De plus, afin de soutenir la liquidité du système financier de la zone euro et de préserver le bon fonctionnement du marché monétaire durant la pandémie en fournissant un filet de sécurité effectif, la BCE a conduit une série d’opérations de refinancement à plus long terme d’urgence face à la pandémie (« pandemic emergency longer-term refinancing operations », PELTRO) à des conditions très accommodantes et effectuées par voie d’appels d’offre à taux fixe, la totalité des soumissions étant servie.

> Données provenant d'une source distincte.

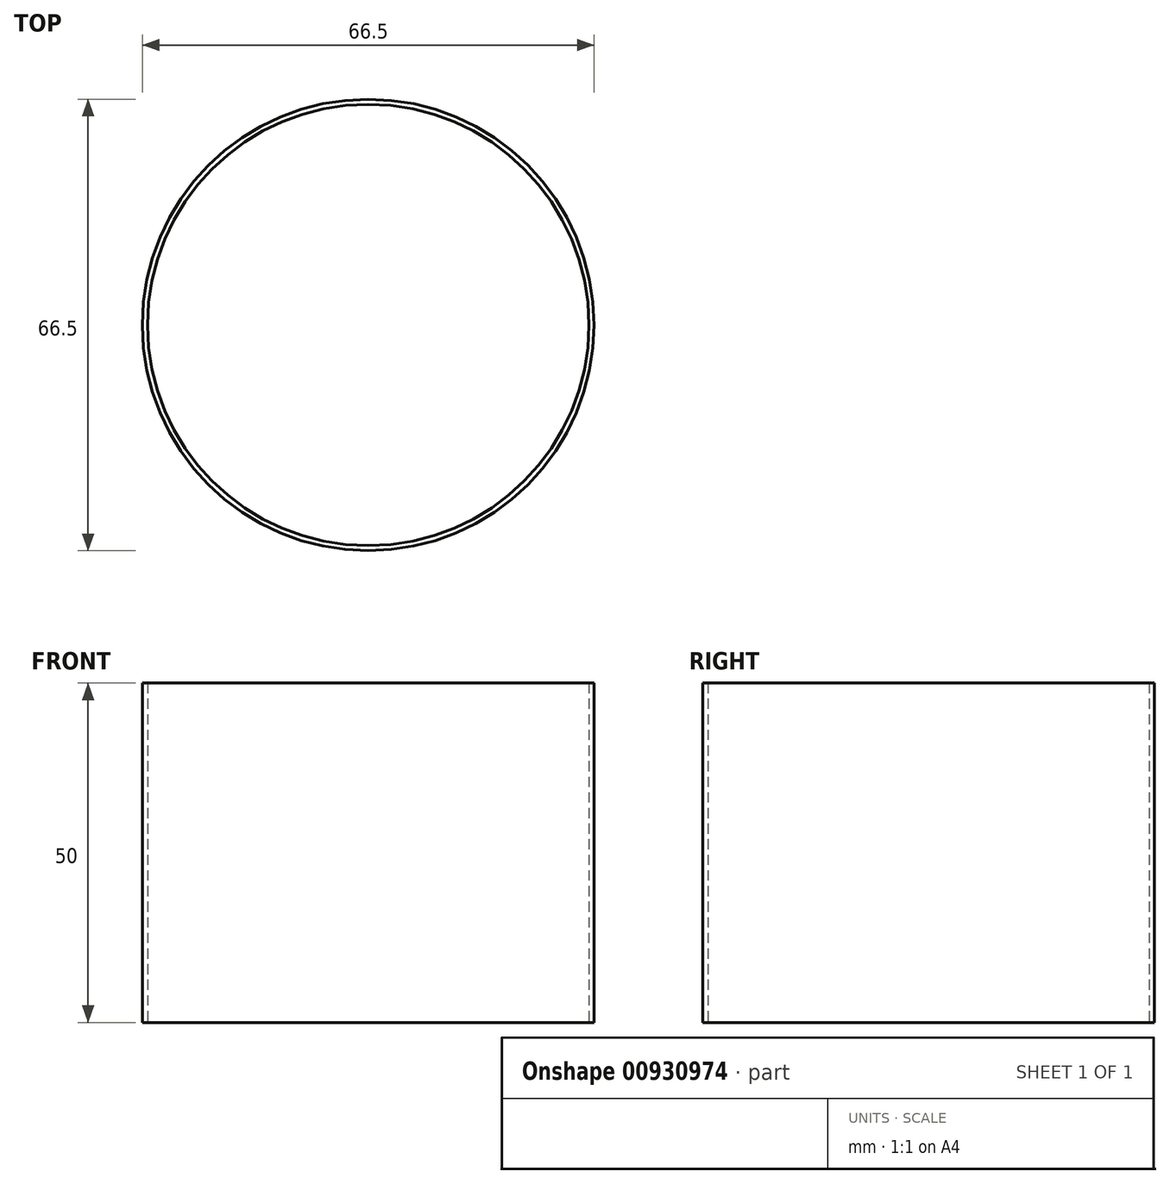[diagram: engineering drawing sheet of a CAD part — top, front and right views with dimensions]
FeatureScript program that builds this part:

[5] Afin de préserver la liquidité du système financier de la zone euro, d’atténuer le durcissement des conditions financières et de soutenir le crédit à l’économie réelle, la BCE a aussi pris un ensemble sans précédent de mesures temporaires d’assouplissement des garanties, telles qu’une réduction générale des décotes appliquées aux garanties ainsi qu’une hausse temporaire de la tolérance au risque de l’Eurosystème.

[6] La BCE a introduit et/ou renforcé ses lignes de swap avec d’autres banques centrales comme facilités permanentes remplissant la fonction importante de filet de sécurité pour réduire les tensions sur les marchés de financement internationaux et contribuer par la même occasion à atténuer les effets de ces dernières sur l’offre de crédits aux ménages et aux entreprises.